Kendall and her team had to use gas masks to painstakingly clean the back, adding a new canvas and an aluminum honeycomb support to the back.

The mural was originally commissioned during the New Deal Era for post offices as part of the Treasury Department’s Section of Painting and Sculpture, later called the Section of Fine Arts.

The program, along with its more
famous counterpart, the Works Progress Administration (WPA), was President Franklin Delano Roosevelt’s way of inspiring Americans to become active members of society, said Rich Vitton, president of the Forest Park Historical Society.

Artists were commissioned to depict our history and our everyday lives, keeping the soul of the nation alive, he said.

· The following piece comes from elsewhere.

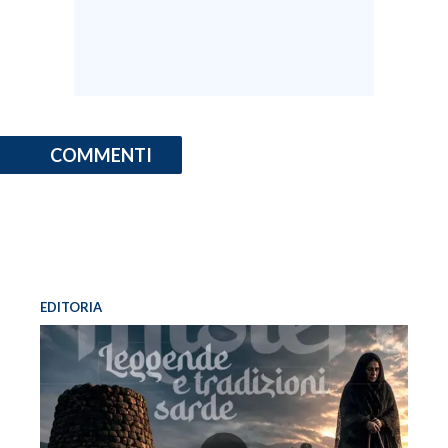
COMMENTI
EDITORIA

Unlike the WPA, however, said Mary Emma Thompson, a researcher of New Deal Art Projects, the section rewarded quality of work, not quantity.

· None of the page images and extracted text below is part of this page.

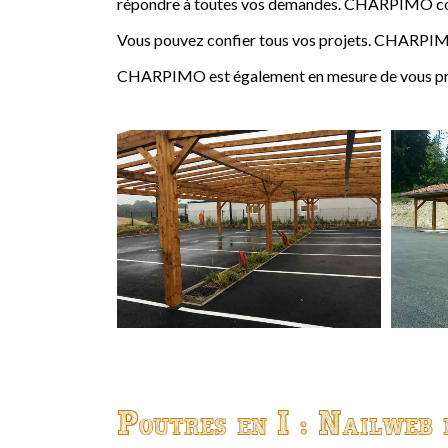
répondre à toutes vos demandes. CHARPIMO conçoi
Vous pouvez confier tous vos projets. CHARPIMO
CHARPIMO est également en mesure de vous propo
Poutres en I : Nailweb 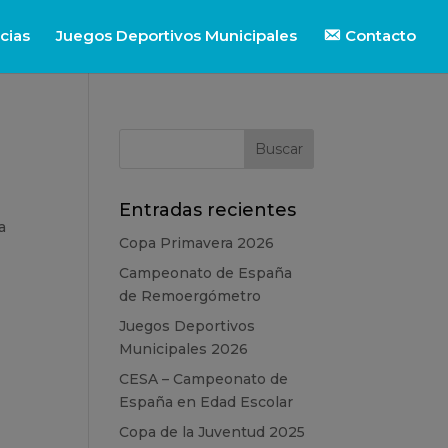
cias
Juegos Deportivos Municipales
Contacto
Entradas recientes
a
Copa Primavera 2026
Campeonato de España
de Remoergómetro
Juegos Deportivos
Municipales 2026
CESA – Campeonato de
España en Edad Escolar
Copa de la Juventud 2025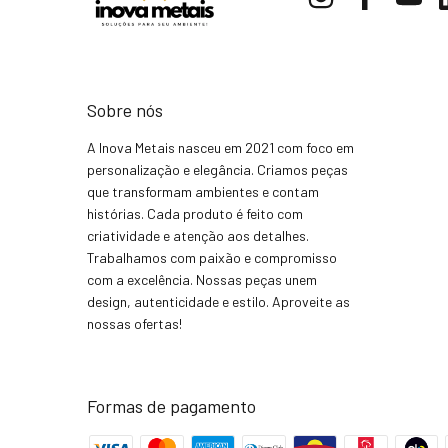
Sobre nós
A Inova Metais nasceu em 2021 com foco em
personalização e elegância. Criamos peças
que transformam ambientes e contam
histórias. Cada produto é feito com
criatividade e atenção aos detalhes.
Trabalhamos com paixão e compromisso
com a excelência. Nossas peças unem
design, autenticidade e estilo. Aproveite as
nossas ofertas!
Formas de pagamento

The section, she said, held competitions so that “any artist could apply for the opportunity to paint a mural.”

Winners had their art displayed in larger post offices, and the quality runner-ups were given to smaller post offices, such as the one in Forest Park.

In addition, “One percent of all funds appropriated for a new federal building went to put art in the building,” she said.

Almost 100 pieces of art commissioned during the New Deal Era for post offices across the country are missing, said Gail Stollenwerk, a Real Estate Preservation Specialist with the U.S. Post Office. They have been sold to private persons, painted over, or forgotten. Friday, one of the missing was returned to Forest Park.